**DOCUMENT SECTION**.
=-=-=

This work addresses a fundamental inference problem in domains such as diagnosis and planning, offering an incremental improvement for scenarios where graphical models are fixed and queries vary.

The paper tackles the problem of Most Probable Explanation (MPE) inference in Probabilistic Graphical Models, which is computationally challenging in repeated-query settings, by proposing a neural amortization framework that improves local search algorithms, resulting in consistent empirical improvements over existing methods like SLS and GLS+ on high-treewidth benchmarks.

=-=-=

Text extracted from each page
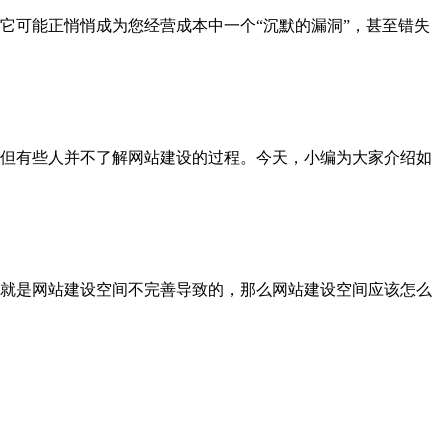
它可能正悄悄成为您经营成本中一个“沉默的漏洞”，甚至错失
但有些人并不了解网站建设的过程。今天，小编为大家介绍如
就是网站建设空间不完善导致的，那么网站建设空间应该怎么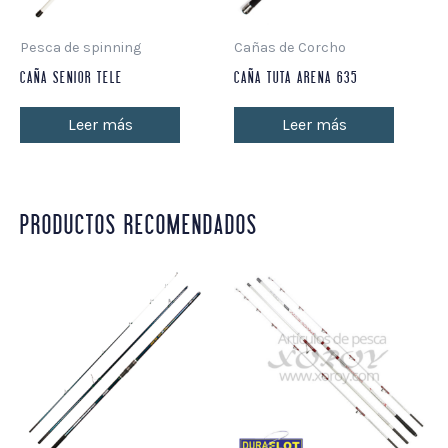
Pesca de spinning
Cañas de Corcho
CAÑA SENIOR TELE
CAÑA TUTA ARENA 635
Leer más
Leer más
PRODUCTOS RECOMENDADOS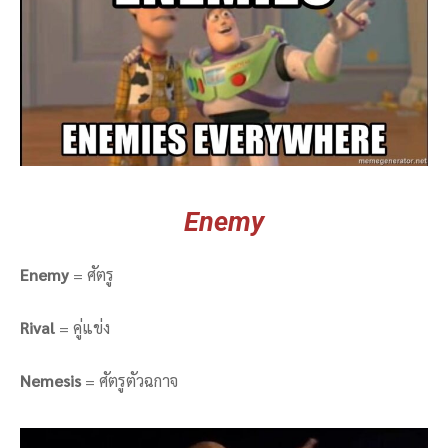
Enemy
Enemy
= ศัตรู
Rival
= คู่แข่ง
Nemesis
= ศัตรูตัวฉกาจ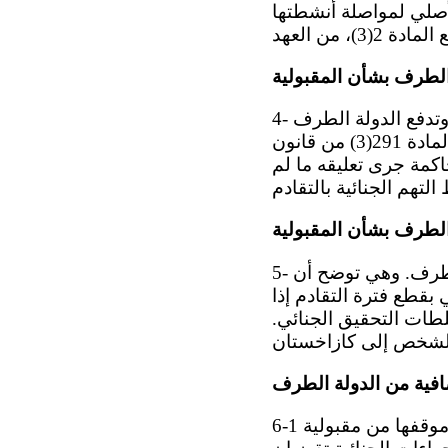
لأصلي لمواصلة أنشطتها
الطرف بشأن المقبولية
4- قدمت الدولة الطرف ملاحظاتها في مذكرة شفوية مؤرخة 14 آب/أغسطس 2018. وتدفع الدولة الطرف
بأن صاحبة البلاغ لم تستنفد سبل الانتصاف المحلية. وتحيل الدولة الطرف إلى المادة 291(3) من قانون
اكمة جرى تعليقه ما لم
الطرف بشأن المقبولية
5- في 6 تشرين الثاني/نوفمبر 2018، ردت صاحبة البلاغ على ملاحظات الدولة الطرف. وهي توضح أن
من القانون الجنائي تقضي بقطع فترة التقادم إذا
لطات التحقيق الجنائي.
فية من الدولة الطرف
ه 2020، عن موقفها من مقبولية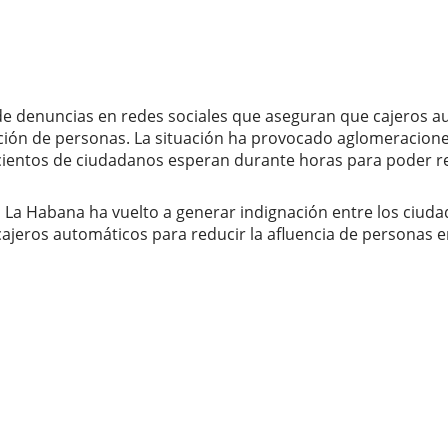
 de denuncias en redes sociales que aseguran que cajeros a
ión de personas. La situación ha provocado aglomeraciones,
 cientos de ciudadanos esperan durante horas para poder ret
n La Habana ha vuelto a generar indignación entre los ciuda
ajeros automáticos para reducir la afluencia de personas en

=-=-=

**LIST OF TASKS**.
a) In the MPE paper summary, which existing methods does the proposed framework consistently improve on?
b) Do these statements agree with the MPE paper summary? (i) The framework uses neural amortization to improve local search algorithms. (ii) The improvements were shown on low-treewidth benchmarks. (iii) The work targets scenarios where graphical models vary and queries are fixed.

**TASK-BY-TASK OUTPUTS**.
a) SLS and GLS+.

b)
(i) Yes: "proposing a neural amortization framework that improves local search algorithms"
(ii) No: "on high-treewidth benchmarks"
(iii) No: "scenarios where graphical models are fixed and queries vary"